Ellen Johnson Sirleaf therefore joins Hifikepunye Pohamba of Namibia (2014), Pedro Pires of Cabo Verde (2011), Festus Mogae of Botswana (2008) and Joaquim Chissano of Mozambique (2007) as an Ibrahim Prize Laureate.  Nelson Mandela was made the inaugural Honorary Laureate in 2007.

The Prize is a $5 million award paid over ten years and $200,000 annually for life thereafter. The Mo Ibrahim Foundation will consider granting a further $200,000 per year for ten years towards public interest activities and good causes espoused by the Ibrahim Laureate.

The candidates for the Ibrahim Prize are all former African executive heads of state or government who have left office during the last three calendar years, having been democratically elected and served their constitutionally mandated term.

The Mo Ibrahim Prize is the largest annually awarded prize in the world, consisting of $5 million over ten years and $200,000 per year for life thereafter.

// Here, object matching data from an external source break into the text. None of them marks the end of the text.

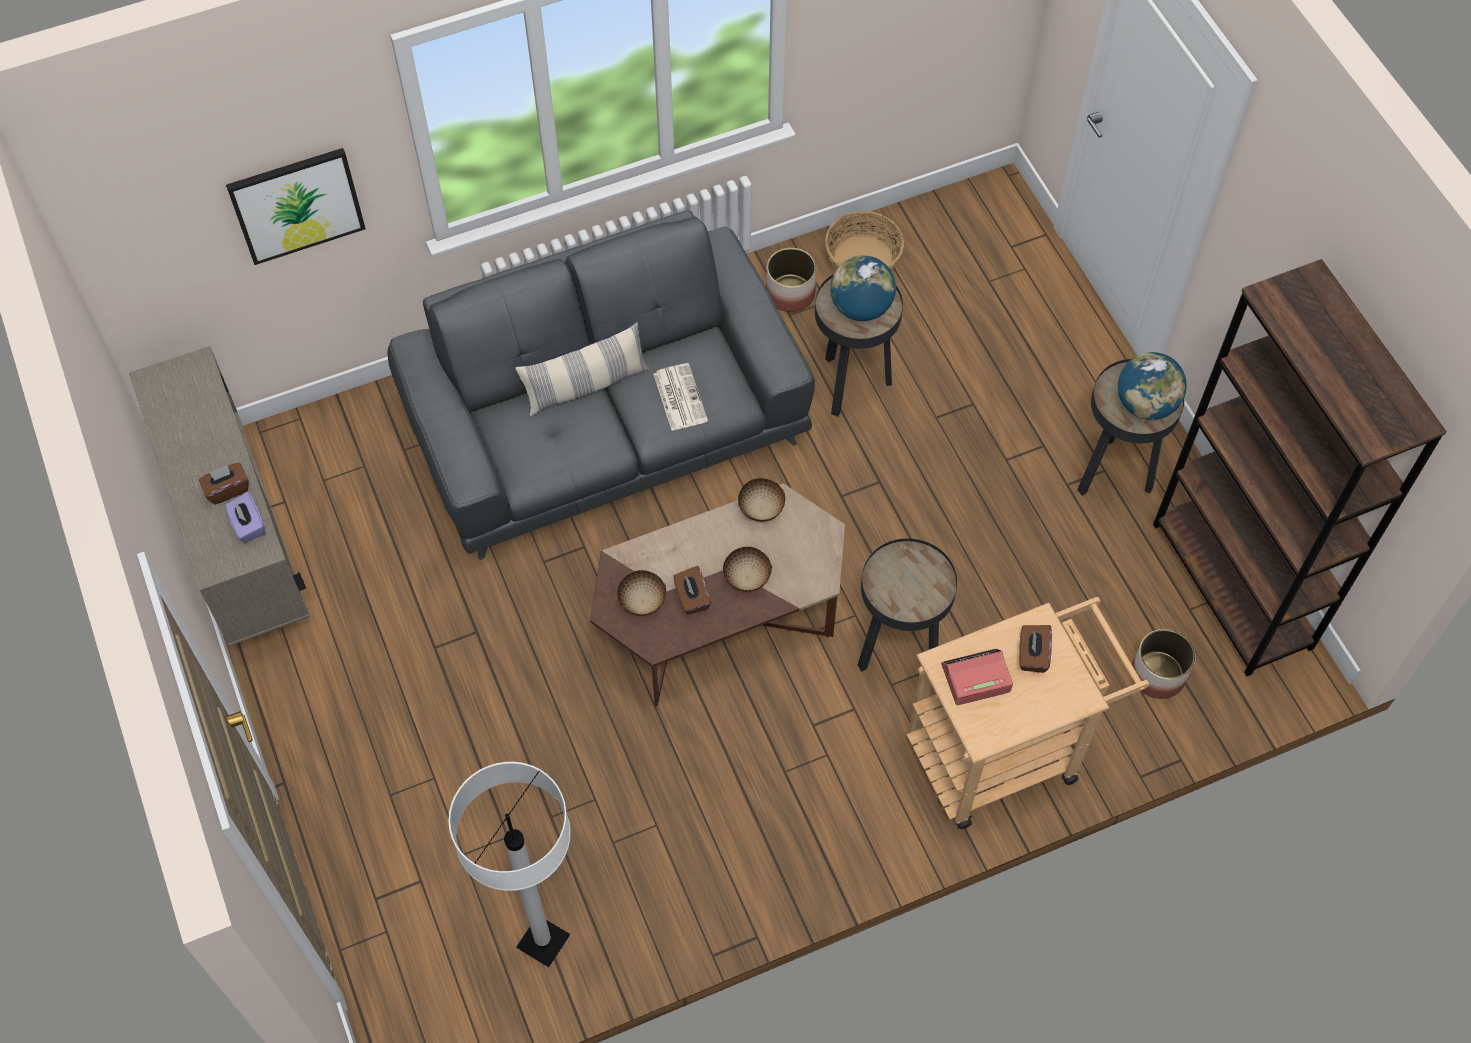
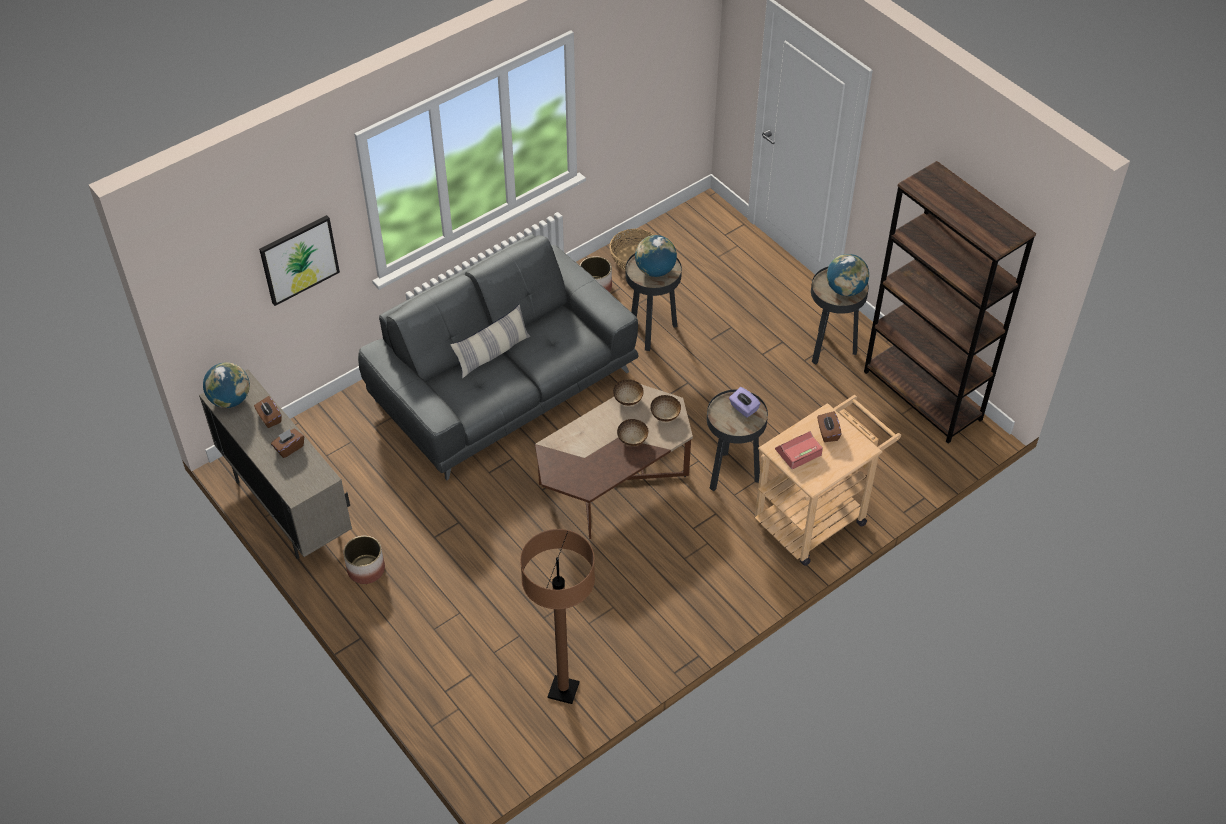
camera: 15 degrees left, 10 degrees down
purple tissue box [225,492,265,542] -> purple tissue box moved to [729,387,761,418]
white floor lamp [448,762,571,967] -> brown floor lamp [520,529,595,704]
bowl [617,570,666,616] -> bowl moved to [651,395,681,422]
newspaper [654,363,708,431] -> none
brown tissue box [673,566,711,615] -> brown tissue box moved to [254,396,282,428]
planter [1132,629,1195,699] -> planter moved to [343,536,385,584]
none -> globe [203,362,250,408]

It is administered by an independent prize committee chaired by former Prime Minister of Tanzania and former Secretary-General of the OAU, Salim Ahmed Salim  and includes former President of Finland and Nobel Laureate, Martti Ahtisaari;     Aïcha Bah Diallo, President, Network for Education for All in Africa; Former Minister of Education in Guinea; Former Chair of UNESCO Advisory Committee for Education in Africa;  Mohamed ElBaradei, Director General Emeritus, International Atomic Energy Agency; Nobel Laureate and Mr Horst Köhler, UN Secretary-General’s Personal Envoy for Western Sahara; former President of Germany.

The rest are Graça Machel, Former Minister of Education in Mozambique; Festus Mogae, Former President of Botswana; 2008 Ibrahim Prize Laureate; and Mary Robinson, Former UN Special Envoy on the Great Lakes Region of Africa; Former UN Envoy on Climate Change and Former UN Special Envoy on El Nino and Climate; Former President of Ireland.

The West African nation of Liberia erupted into civil war from 1989 to 1999 leading to the death of over 250,000 people and destruction of properties including state infrastructure.

The intervention of the regional economic grouping, ECOWAS with its military wing, ECOMOG restored transitional power leading to a democratically accepted poll five years later.

Mrs Sirleaf handed over to incumbent President George Weah after an election late last year.